TEXT: Begin
[Paper Review] Methods to integrate multinormals and compute classification measures
The paper develops mathematical methods and open-source software to integrate multivariate normal distributions over arbitrary domains and to compute classification measures for Bayes-optimal and other classifiers.
Univariate and multivariate normal probability distributions are widely used when modeling decisions under uncertainty. Computing the performance of such models requires integrating these distributions over specific domains, which can vary widely across models. Besides some special cases, there exist no general analytical expressions, standard numerical methods or software for these integrals. Here we present mathematical results and open-source software that provide (i) the probability in any domain of a normal in any dimensions with any parameters, (ii) the probability density, cumulative distribution, and inverse cumulative distribution of any function of a normal vector, (iii) the classification errors among any number of normal distributions, the Bayes-optimal discriminability index and relation to the operating characteristic, (iv) ways to scale the discriminability of two distributions, (v) dimension reduction and visualizations for such problems, and (vi) tests for how reliably these methods may be used on given data. We demonstrate these tools with vision research applications of detecting occluding objects in natural scenes, and detecting camouflage.
Motivation & Objective
- Motivate the need to compute performance of models under uncertainty when using normal distributions.
- Provide general mathematical frameworks to integrate normals over arbitrary domains and to handle functions of normal vectors.
TEXT: End
EXERCISE DETAILS:
Please continue the review of methods for integrating multivariate normals above, picking up right after its last line.
ENTRIES PROVIDED: Begin
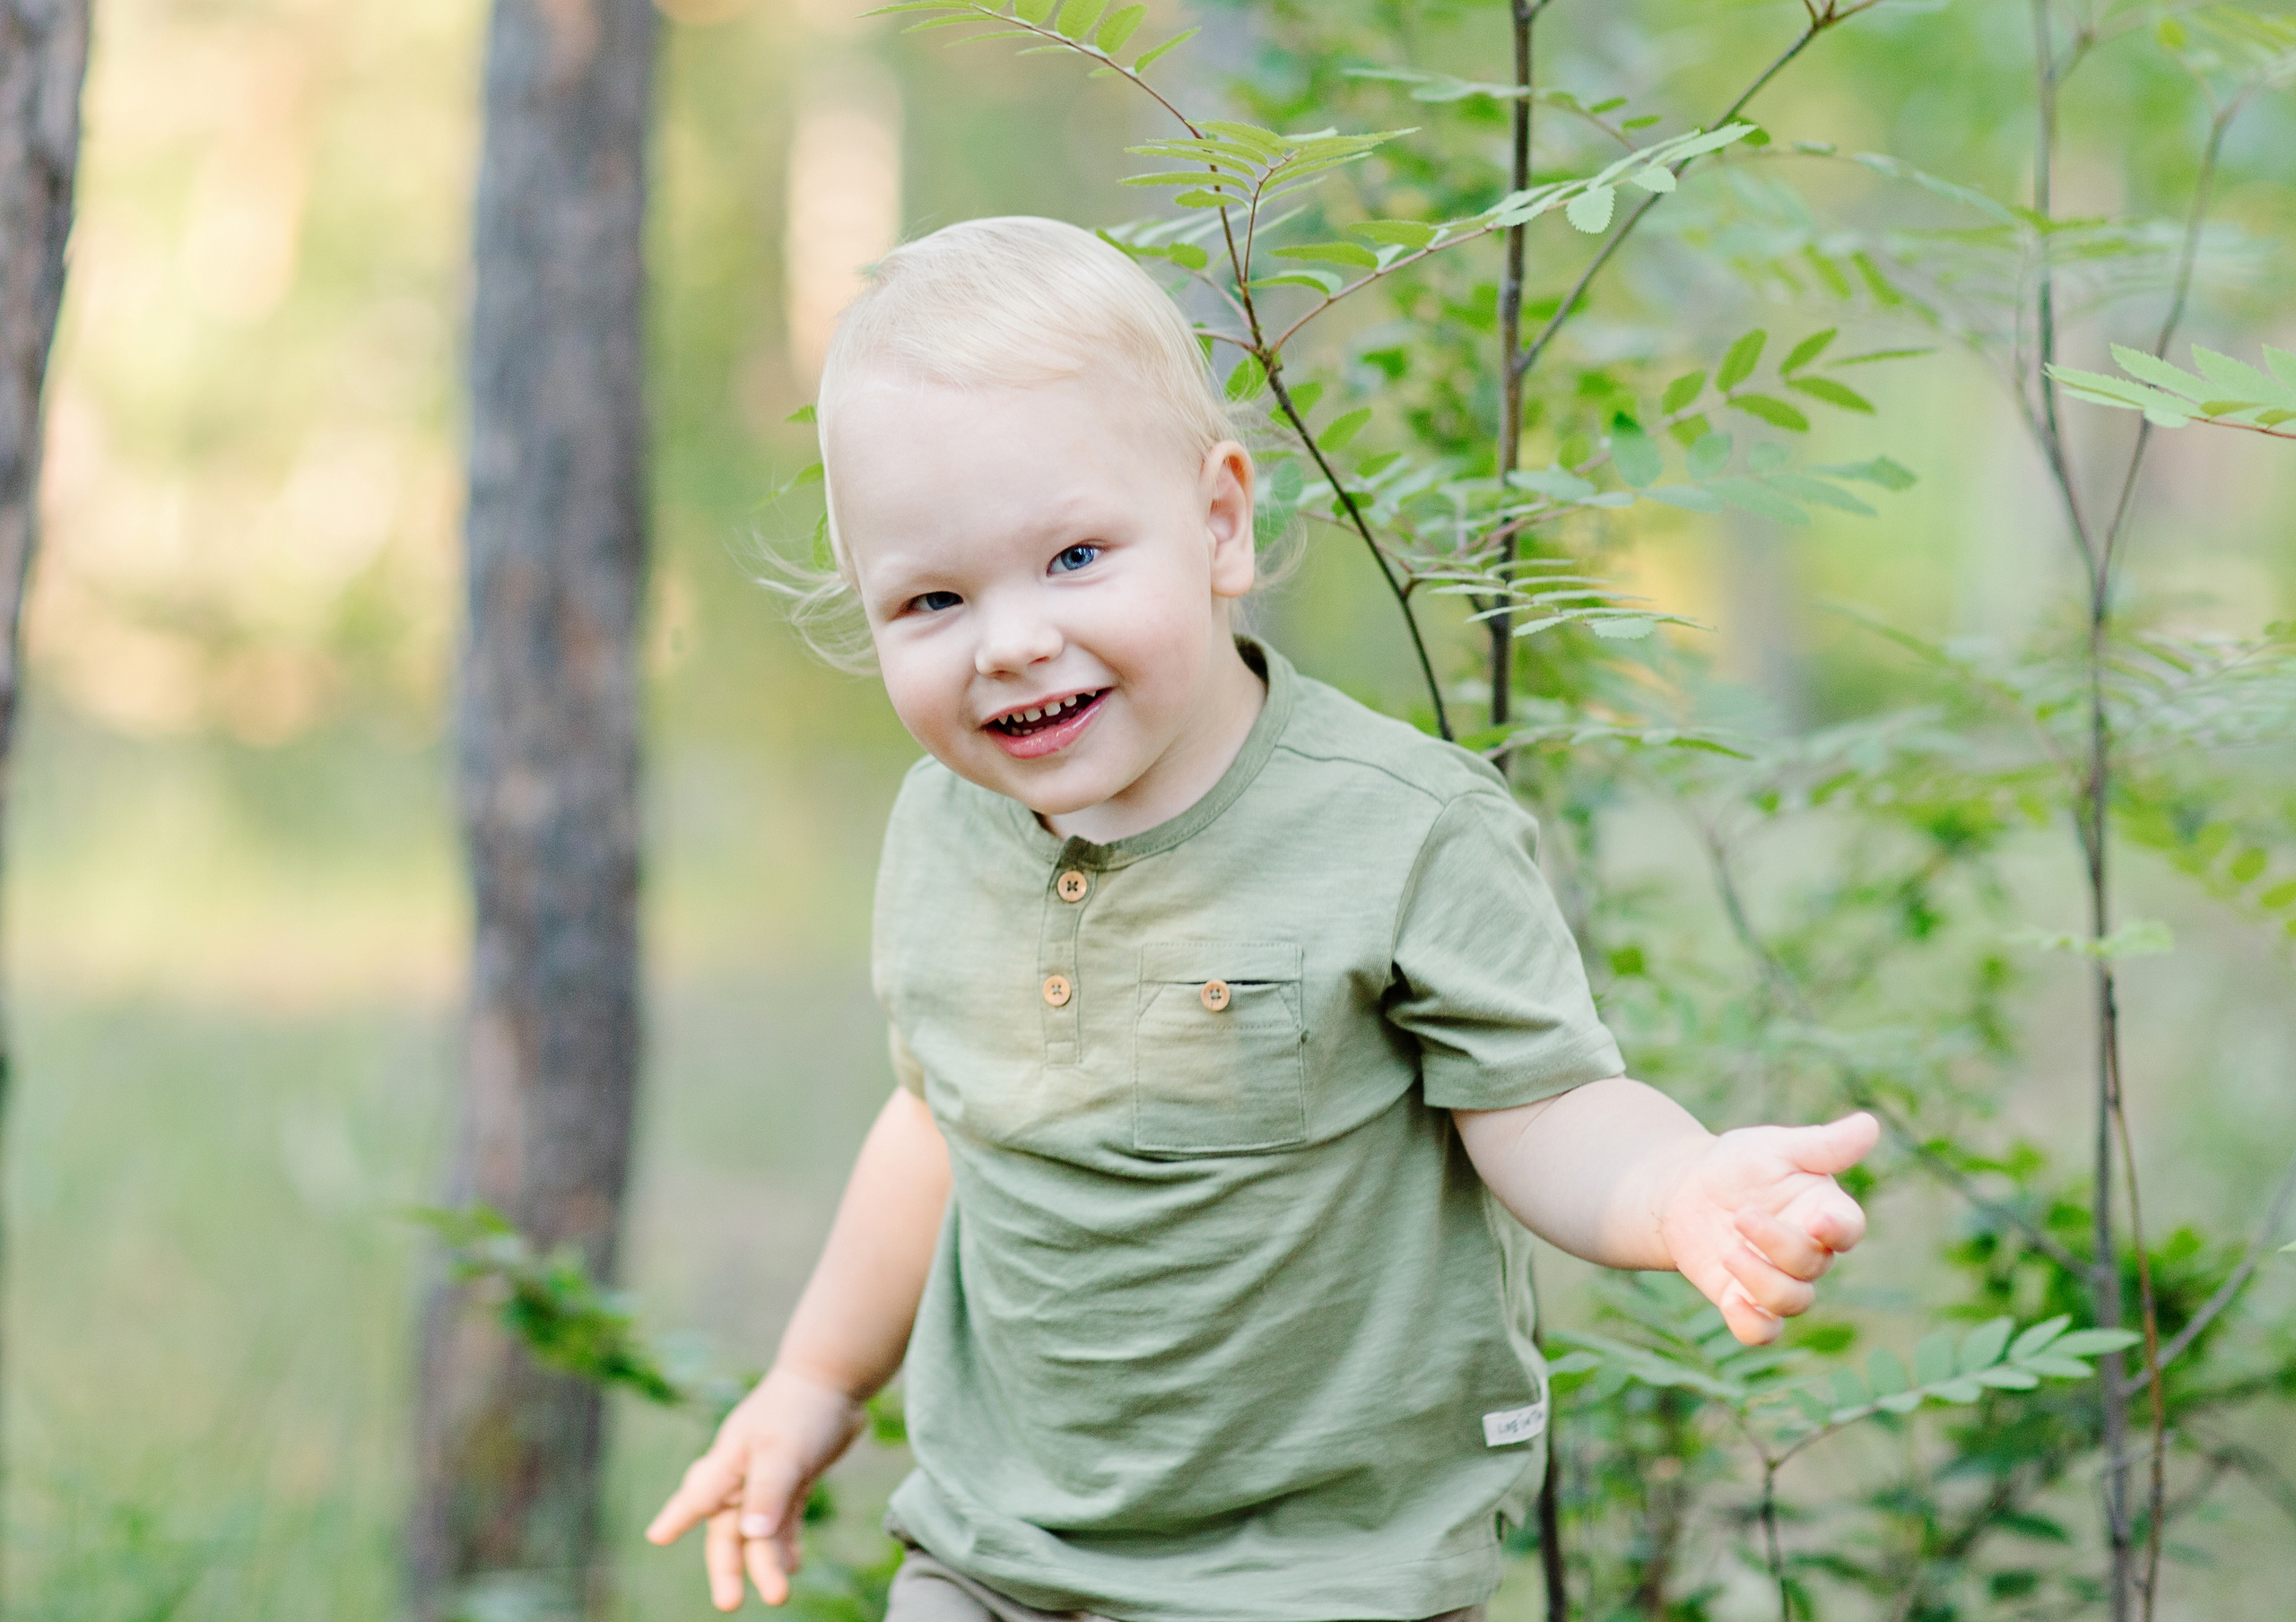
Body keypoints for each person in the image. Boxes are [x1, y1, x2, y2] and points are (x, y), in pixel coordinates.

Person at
ENTRIES PROVIDED: End
ENTRIES PROVIDED: Begin
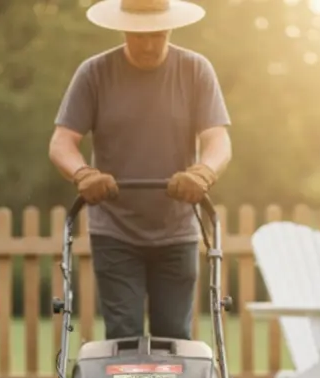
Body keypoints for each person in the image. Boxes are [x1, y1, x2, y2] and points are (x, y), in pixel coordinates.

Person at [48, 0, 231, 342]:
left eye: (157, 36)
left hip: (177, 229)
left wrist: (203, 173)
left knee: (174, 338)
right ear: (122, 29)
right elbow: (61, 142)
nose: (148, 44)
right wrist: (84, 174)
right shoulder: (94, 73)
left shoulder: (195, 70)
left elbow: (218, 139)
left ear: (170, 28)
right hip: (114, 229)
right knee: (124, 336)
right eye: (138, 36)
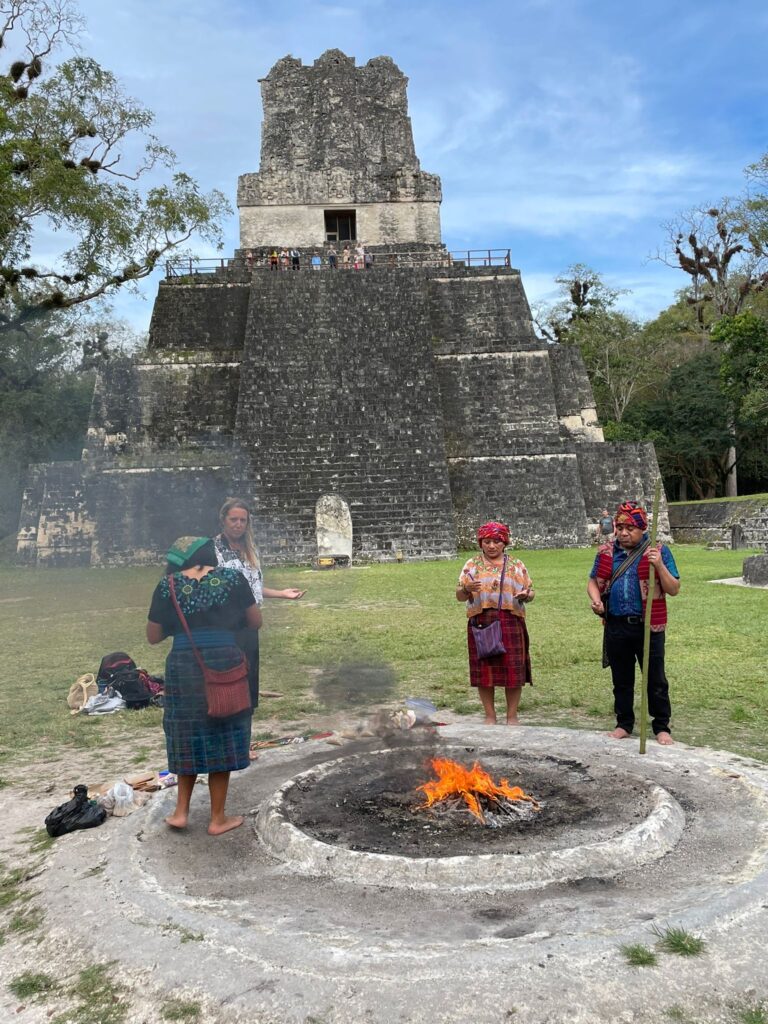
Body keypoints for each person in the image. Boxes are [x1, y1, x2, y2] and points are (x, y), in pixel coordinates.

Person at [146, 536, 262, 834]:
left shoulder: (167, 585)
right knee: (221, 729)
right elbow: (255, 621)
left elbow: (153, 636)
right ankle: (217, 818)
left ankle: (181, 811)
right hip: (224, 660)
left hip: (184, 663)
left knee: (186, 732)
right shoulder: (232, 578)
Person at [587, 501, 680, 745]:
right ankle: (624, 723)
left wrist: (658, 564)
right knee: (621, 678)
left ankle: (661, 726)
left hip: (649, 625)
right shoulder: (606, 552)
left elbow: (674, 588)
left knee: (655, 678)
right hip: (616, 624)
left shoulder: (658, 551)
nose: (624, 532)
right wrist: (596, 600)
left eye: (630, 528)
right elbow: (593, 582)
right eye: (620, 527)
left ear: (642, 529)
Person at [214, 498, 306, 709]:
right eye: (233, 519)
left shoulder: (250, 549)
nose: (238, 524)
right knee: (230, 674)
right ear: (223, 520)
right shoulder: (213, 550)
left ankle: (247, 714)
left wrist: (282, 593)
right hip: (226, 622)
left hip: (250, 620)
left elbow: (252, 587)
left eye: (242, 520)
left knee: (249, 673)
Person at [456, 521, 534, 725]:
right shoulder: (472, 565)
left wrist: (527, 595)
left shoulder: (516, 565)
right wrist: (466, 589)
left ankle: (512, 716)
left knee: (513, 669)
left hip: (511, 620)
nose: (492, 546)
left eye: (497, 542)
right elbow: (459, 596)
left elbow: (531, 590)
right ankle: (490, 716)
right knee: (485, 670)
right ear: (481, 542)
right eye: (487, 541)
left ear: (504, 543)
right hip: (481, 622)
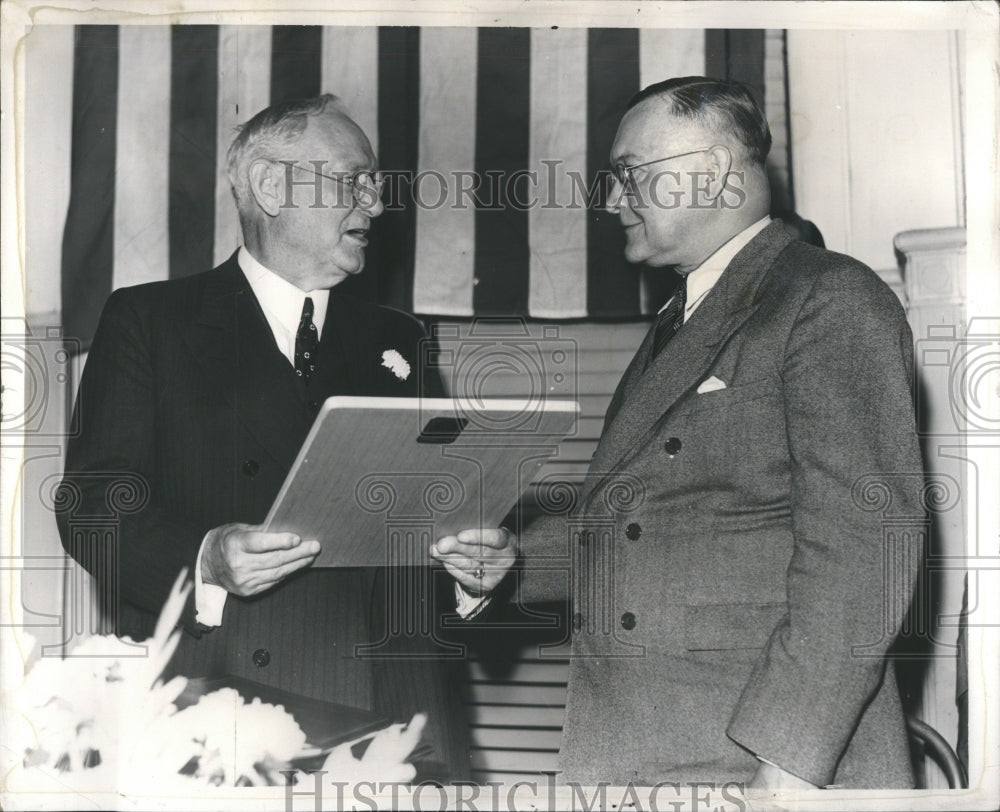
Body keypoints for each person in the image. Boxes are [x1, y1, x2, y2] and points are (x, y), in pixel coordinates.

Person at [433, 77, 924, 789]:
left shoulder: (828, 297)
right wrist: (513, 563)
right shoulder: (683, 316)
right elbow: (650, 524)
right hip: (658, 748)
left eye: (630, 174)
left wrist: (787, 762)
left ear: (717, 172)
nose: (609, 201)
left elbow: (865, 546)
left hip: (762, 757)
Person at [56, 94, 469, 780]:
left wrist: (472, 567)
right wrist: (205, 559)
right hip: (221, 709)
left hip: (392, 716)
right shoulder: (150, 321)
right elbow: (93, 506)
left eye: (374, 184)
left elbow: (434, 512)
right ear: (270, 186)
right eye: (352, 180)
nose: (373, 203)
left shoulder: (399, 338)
ENTRIES PROVIDED: End
OUTPUT OF THE EXERCISE:
- Develop algorithms and software to compute probability, pdf, cdf, and inverse cdf for normals in complex domains and for their quadratic forms.
- Derive Bayes-optimal decision rules for classification among multiple normal distributions and relate to discriminability measures like d'.
Proposed method
- Generalized chi-square method to integrate multinormals over quadratic domains and derive distributions of quadratic forms.
- Ray-trace method to integrate normals over any domain by standardizing to spherical coordinates and tracing boundary crossings along rays.
- Computation of pdf, cdf, and inverse cdf for any function of a normal vector via function-probability mapping.
- Derivation of Bayes-optimal classification rules for two or more normal classes and expression of error rates via generalized chi-square distributions.
- Dimension reduction and visualization techniques for high-dimensional normal integrations.
- Software implementation as a Matlab toolbox ‘Integrate and classify normal distributions’ with source at GitHub.
Experimental results
Research questions
- RQ1How can normals with arbitrary means and covariances be integrated over arbitrary domains in any dimension?
- RQ2How can we compute the distribution (pdf, cdf, inverse cdf) of any function of a normal vector?
- RQ3How can we quantify classification performance when discriminating among any number of normal distributions under a given prior and cost structure?
- RQ4What are efficient methods to reduce dimensionality and visualize high-dimensional normal integration problems?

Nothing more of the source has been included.